Context and Description of Workers in the U.S. Congress

In this tutorial, we will explore how certain members of the U.S. Congress have spoken about workers, based on a dataset of thousands of speeches sourced from the Congressional Record.

First, let’s initialize and download the dataset, which comes built-in with textacy:

>>> import textacy.datasets
>>> dataset = textacy.datasets.CapitolWords()
>>> dataset.info
{'name': 'capitol_words',
 'site_url': 'http://sunlightlabs.github.io/Capitol-Words/',
 'description': 'Collection of ~11k speeches in the Congressional Record given by notable U.S. politicians between Jan 1996 and Jun 2016.'}
>>> dataset.download()

Each record in this dataset contains the full text of and basic metadata about the speech. Let’s take a peek at the first one, to get our bearings:

>>> record = next(dataset.records(limit=1))
——————
Short exercise A
According to the tutorial, what time span do the speeches in the dataset cover?
Short exercise B
Print the passage of the tutorial between "Context and Description" and "the Congressional Record.", inclusive.

Data records:
——————
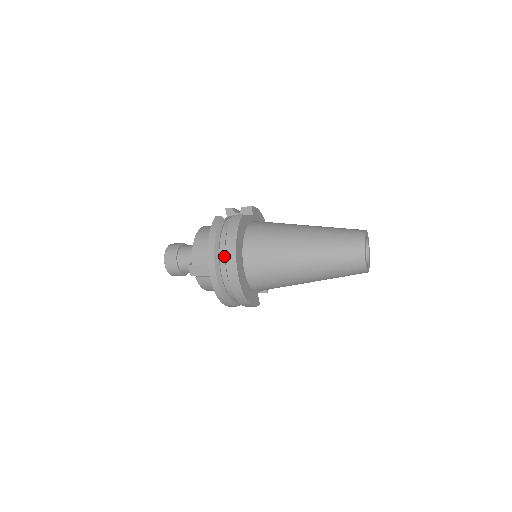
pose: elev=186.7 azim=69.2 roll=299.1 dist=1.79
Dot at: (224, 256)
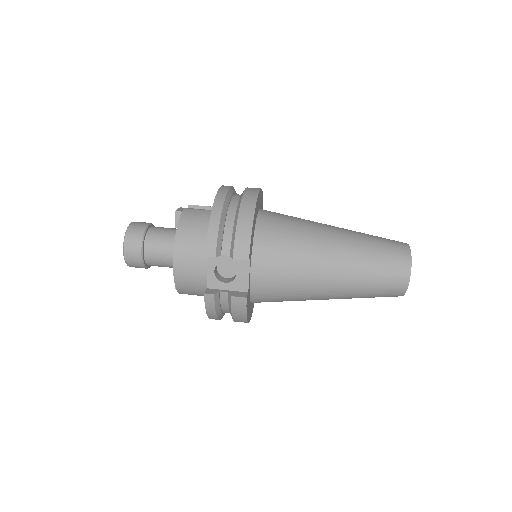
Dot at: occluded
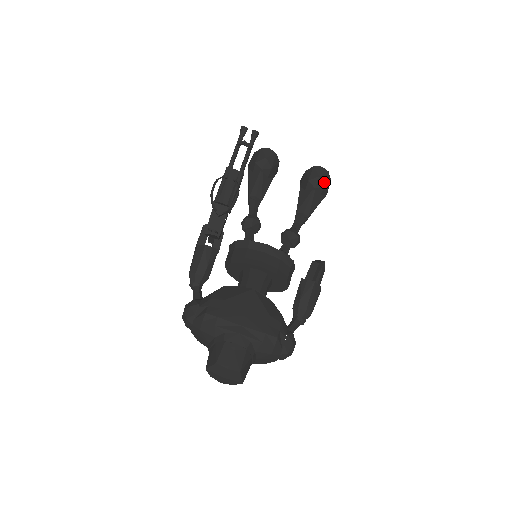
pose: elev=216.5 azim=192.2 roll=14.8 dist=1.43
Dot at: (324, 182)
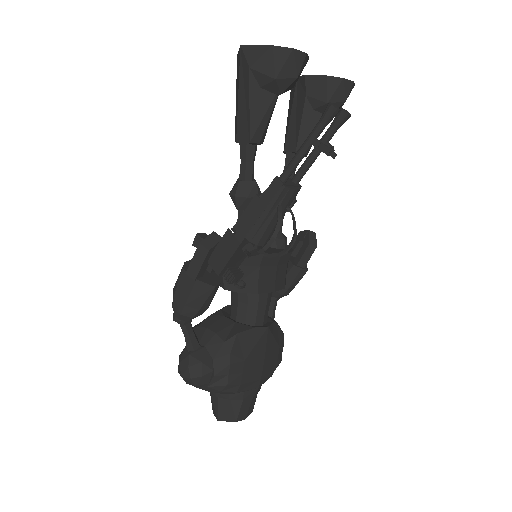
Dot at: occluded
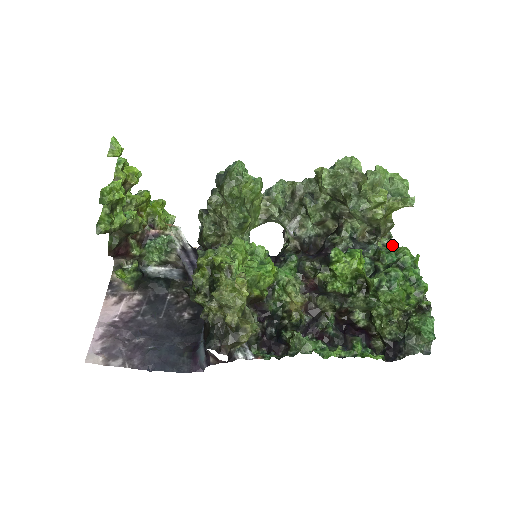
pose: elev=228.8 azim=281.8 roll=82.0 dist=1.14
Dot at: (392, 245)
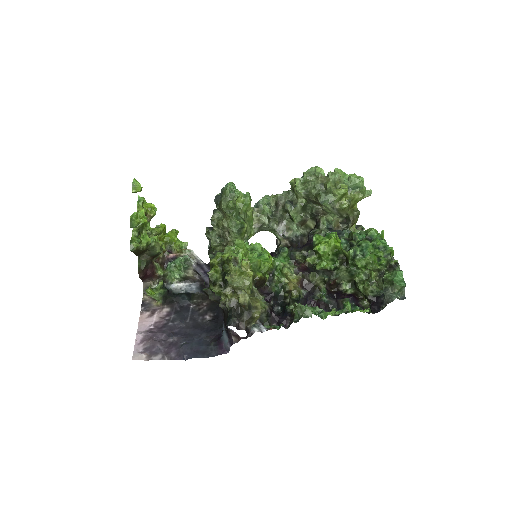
——————
Written answer A
Between Jan 1996 and Jun 2016.

Written answer B
Context and Description of Workers in the U.S. Congress

In this tutorial, we will explore how certain members of the U.S. Congress have spoken about workers, based on a dataset of thousands of speeches sourced from the Congressional Record.